Arai’s work, more than any other’s, has a strong illustrative quality, thanks to the incredible density of his frames: the effects appear to be spread across different layers, the shading is always very stark… In this particular sequence, you can add the split-screen and ornate impact frames which add yet more information. Even though the Obari punch in this sequence is rather long, with a lot of anticipation, it doesn’t feel slow thanks to all of these elements.
Gurren Lagann was the first major work and success of the Neo-Kanada animators as a distinct group with its own aesthetic.
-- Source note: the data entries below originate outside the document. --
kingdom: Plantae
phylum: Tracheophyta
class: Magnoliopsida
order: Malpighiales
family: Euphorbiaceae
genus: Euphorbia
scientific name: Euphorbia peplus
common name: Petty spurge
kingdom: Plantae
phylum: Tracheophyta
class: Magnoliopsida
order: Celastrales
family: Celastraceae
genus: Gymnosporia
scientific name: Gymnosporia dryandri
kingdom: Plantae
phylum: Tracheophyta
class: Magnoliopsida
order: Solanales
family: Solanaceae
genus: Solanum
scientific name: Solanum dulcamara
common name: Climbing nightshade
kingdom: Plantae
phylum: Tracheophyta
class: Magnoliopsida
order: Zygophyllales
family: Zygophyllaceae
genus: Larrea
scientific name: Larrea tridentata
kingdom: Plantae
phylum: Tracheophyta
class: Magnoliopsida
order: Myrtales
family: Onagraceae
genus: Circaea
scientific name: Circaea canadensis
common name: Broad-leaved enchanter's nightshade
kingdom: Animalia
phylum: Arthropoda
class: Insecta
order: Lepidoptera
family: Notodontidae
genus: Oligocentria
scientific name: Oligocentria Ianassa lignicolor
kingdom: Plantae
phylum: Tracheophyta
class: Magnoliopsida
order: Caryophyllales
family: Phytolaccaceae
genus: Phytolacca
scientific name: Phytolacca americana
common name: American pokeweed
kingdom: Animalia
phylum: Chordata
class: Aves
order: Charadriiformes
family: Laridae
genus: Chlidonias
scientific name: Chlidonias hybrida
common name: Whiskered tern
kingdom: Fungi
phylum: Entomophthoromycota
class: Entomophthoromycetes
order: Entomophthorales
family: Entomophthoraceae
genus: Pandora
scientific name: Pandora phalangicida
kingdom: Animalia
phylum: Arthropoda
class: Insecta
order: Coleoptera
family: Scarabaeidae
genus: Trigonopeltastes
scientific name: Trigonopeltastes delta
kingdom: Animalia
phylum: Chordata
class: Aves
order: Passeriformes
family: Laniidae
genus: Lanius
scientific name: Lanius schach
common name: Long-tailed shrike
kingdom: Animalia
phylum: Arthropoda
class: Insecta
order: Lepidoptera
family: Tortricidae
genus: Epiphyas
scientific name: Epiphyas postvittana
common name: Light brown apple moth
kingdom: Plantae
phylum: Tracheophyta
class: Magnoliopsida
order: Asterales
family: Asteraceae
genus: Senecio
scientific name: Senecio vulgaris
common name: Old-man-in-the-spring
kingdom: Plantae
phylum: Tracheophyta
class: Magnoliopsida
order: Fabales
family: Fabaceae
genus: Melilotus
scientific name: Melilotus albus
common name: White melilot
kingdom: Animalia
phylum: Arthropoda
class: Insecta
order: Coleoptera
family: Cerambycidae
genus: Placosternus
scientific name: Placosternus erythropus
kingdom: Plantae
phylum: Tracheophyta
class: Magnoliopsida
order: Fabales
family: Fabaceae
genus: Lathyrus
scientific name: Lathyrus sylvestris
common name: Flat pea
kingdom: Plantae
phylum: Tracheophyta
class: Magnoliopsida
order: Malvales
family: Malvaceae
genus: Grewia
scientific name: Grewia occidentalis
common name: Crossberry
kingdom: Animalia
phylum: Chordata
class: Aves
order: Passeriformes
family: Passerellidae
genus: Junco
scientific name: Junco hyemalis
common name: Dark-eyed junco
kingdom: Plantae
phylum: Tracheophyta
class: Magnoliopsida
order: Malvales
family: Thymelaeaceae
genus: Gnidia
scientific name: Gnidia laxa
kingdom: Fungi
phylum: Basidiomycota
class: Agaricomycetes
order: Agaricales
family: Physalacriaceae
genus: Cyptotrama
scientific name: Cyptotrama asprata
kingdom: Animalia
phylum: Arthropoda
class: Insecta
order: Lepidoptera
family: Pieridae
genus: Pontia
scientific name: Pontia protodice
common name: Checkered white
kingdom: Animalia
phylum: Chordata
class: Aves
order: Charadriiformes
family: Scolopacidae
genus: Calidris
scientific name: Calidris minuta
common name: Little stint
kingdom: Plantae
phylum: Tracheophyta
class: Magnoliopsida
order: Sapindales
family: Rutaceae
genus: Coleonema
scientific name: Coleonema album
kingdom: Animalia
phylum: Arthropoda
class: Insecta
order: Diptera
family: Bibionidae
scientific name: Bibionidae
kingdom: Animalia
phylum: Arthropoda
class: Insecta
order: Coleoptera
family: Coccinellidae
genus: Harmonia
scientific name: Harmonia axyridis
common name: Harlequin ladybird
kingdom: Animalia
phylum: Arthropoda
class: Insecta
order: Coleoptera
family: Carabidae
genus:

Each one of its animators had their own sensibilities, and they would pursue them on their own: Arai would triumph in mecha animation in Star Driver (before, regrettably, he more-or-less left the industry), Numata showed his talent for character acting in Toradora, Yoshinari would keep pursuing excellence in effects animation everywhere he worked… While they were in no way dominant in the 2010’s, the Neo-Kanada animators have been a noticeable presence in the last twenty years, and the school has given birth to some of the most talented names of the last decades. Although he was not the only one responsible, the central role of Hiroyuki Imaishi must once again be highlighted. With Gainax, and then Trigger, he has probably succeeded at something Kanada himself never really achieved: creating a unique place where the distinct Kanada philosophy of animation could thrive, a place that would keep attracting and forming new talent.